Typical clinical features indicating active disease include new loss of pulses, painful vessels (typically carotidynia) and new bruits. Initial therapy is with high-dose glucocorticoids usually in combination with a steroid sparing agent. An open-label study of patients, who were refractory to glucocorticoid therapy, showed that weekly low-dose methotrexate was effective in inducing remission in 13 RO4929097 concentration of 16 cases [86]. In a prospective study of 65 newly diagnosed Takayasu’s
arteritis patients treated with azathioprine and prednisolone and followed-up for 1 year, therapy was safe, well tolerated and effective in ameliorating systemic symptoms and laboratory measures of disease activity within 3 months. Although it did not reverse angiographic lesions, it did halt disease progression [87].

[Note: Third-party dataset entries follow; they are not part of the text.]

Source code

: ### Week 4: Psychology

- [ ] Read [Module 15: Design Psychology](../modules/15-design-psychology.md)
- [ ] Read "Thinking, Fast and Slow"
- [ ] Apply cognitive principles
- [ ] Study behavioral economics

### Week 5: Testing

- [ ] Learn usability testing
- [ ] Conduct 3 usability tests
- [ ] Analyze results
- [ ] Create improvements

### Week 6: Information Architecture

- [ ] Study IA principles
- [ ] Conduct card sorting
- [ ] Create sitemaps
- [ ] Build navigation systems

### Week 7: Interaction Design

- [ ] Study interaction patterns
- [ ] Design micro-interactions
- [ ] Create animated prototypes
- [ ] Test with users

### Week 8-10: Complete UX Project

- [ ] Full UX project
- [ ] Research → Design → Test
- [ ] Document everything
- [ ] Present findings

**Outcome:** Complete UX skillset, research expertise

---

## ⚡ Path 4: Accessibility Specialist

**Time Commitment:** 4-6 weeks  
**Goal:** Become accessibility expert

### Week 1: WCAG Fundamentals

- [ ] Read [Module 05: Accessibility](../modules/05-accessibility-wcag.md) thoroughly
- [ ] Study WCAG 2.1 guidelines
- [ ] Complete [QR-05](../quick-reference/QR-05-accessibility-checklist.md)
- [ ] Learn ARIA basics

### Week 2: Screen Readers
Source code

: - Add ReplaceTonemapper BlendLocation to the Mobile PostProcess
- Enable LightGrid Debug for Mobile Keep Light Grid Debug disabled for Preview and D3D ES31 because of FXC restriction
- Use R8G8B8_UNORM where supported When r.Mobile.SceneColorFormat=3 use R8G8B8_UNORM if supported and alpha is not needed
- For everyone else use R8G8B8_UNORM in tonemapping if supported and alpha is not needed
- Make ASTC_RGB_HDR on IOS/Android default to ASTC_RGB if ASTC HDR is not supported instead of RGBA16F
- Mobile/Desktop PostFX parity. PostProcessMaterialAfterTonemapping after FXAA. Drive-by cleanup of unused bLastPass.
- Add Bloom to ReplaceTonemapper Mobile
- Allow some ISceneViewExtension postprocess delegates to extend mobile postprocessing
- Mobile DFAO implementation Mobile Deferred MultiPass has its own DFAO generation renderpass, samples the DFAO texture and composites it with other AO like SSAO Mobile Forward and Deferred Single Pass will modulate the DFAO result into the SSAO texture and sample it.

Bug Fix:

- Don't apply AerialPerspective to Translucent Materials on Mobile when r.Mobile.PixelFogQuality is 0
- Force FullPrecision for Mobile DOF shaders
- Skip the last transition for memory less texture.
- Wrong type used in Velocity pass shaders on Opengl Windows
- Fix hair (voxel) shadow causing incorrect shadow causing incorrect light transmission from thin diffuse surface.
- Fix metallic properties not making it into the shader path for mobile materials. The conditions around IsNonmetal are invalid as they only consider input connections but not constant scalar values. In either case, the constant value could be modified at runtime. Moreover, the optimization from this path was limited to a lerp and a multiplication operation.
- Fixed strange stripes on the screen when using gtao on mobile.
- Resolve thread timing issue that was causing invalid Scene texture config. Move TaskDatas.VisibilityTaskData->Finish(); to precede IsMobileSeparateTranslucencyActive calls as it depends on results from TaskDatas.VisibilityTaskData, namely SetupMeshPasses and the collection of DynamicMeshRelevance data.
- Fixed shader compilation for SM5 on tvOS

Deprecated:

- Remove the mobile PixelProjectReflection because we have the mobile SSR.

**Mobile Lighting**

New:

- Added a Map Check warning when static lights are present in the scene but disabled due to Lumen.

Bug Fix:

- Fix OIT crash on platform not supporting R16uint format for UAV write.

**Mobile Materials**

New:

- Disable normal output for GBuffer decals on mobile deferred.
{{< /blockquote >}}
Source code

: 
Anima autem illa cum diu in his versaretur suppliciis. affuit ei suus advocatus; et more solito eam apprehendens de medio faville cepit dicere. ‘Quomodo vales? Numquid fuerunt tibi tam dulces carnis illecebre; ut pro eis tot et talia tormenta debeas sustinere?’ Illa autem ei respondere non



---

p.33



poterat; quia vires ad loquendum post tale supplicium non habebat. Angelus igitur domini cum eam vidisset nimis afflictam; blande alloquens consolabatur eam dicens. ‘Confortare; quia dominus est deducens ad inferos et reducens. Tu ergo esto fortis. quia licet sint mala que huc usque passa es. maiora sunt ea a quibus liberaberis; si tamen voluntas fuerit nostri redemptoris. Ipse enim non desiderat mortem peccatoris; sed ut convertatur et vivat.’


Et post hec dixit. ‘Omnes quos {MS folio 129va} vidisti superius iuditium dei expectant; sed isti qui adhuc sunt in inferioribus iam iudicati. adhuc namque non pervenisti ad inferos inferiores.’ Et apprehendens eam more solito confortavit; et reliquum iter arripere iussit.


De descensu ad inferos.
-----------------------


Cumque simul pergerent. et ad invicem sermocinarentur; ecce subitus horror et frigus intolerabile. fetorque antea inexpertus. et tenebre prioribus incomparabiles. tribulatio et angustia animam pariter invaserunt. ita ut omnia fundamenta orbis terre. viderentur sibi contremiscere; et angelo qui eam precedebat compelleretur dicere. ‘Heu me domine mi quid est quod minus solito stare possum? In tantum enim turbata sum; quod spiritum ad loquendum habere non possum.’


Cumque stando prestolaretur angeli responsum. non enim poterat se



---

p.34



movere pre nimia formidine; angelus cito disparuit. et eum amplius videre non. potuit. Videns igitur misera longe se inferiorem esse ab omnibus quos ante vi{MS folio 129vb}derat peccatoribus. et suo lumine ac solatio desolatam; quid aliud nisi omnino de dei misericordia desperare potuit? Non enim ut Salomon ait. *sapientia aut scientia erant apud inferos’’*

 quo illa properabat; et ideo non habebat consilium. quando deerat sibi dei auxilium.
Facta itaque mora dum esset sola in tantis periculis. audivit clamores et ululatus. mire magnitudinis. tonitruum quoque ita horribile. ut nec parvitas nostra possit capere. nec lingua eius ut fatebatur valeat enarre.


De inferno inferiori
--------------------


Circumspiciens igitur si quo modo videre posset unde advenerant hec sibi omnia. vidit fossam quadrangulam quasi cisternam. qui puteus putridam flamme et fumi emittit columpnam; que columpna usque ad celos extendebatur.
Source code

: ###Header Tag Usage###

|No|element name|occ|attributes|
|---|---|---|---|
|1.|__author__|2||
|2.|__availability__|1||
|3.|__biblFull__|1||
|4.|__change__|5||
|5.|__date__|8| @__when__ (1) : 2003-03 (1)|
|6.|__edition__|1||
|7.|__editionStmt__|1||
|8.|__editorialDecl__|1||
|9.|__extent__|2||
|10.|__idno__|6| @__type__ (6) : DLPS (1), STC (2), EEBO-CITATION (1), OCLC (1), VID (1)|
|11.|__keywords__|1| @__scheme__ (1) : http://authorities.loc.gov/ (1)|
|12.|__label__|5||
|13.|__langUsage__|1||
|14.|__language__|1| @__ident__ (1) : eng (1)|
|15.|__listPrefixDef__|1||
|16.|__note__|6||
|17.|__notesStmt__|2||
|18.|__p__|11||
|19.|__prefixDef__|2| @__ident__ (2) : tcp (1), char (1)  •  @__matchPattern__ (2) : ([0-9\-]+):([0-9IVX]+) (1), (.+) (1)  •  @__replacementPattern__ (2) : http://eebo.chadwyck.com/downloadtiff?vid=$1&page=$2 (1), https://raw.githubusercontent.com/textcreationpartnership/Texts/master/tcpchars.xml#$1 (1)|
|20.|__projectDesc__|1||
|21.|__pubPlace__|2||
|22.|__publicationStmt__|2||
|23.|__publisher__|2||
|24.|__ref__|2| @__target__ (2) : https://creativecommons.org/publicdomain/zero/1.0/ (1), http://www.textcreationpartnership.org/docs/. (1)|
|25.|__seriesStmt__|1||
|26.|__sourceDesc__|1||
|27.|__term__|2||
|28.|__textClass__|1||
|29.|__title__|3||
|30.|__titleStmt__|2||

Maintenance. Despite glucocorticoid therapy, subclinical disease can persist, as demonstrated on magnetic resonance imaging. Approximately half of all Takayasu’s arteritis patients have chronic active disease for which glucocorticoid therapy alone does not provide sustained remission [88]. Therefore, the use of adjunctive therapy in addition to glucocorticoids is common, both to improve disease control and to reduce overall steroid use [17]. Methotrexate has been used in refractory cases of Takayasu’s arteritis. In one study, eight of the 16 patients who achieved remission on initial methotrexate and glucocorticoid JQ1 molecular weight therapy sustained remissions lasting 4–34 months (mean 18 months), and four patients did not require further glucocorticoid or methotrexate therapy. However, three patients experienced disease progression despite treatment. PRKACG Patients were followed-up for a mean period of 2·8 years. Further long-term studies are required to assess the durability of
remission and the need for long-term maintenance therapy in this subset of patients [88]. Takayasu’s arteritis may result in permanent stenosis, despite remission of the disease. It is important to differentiate the features of disease for which further immunosuppressive agents are required, from abnormalities due to damage to vascular anatomy in which surgical intervention is more appropriate [88]. Reconstructive surgery should be undertaken at expert centres and preferably during the quiescent phase of the disease [17]. Polyarteritis nodosa and Kawasaki disease are the two major categories of medium-sized vessel vasculitis. Both have acute necrotizing arteritis with inflammatory aneurysm formation. Patients with polyarteritis nodosa present with a multi-system illness with constitutional features such as weight loss, fever, myalgia, development of a rash, neuropathy or abdominal ischaemia. Polyarteritis nodosa is associated commonly with hepatitis B infection. Induction.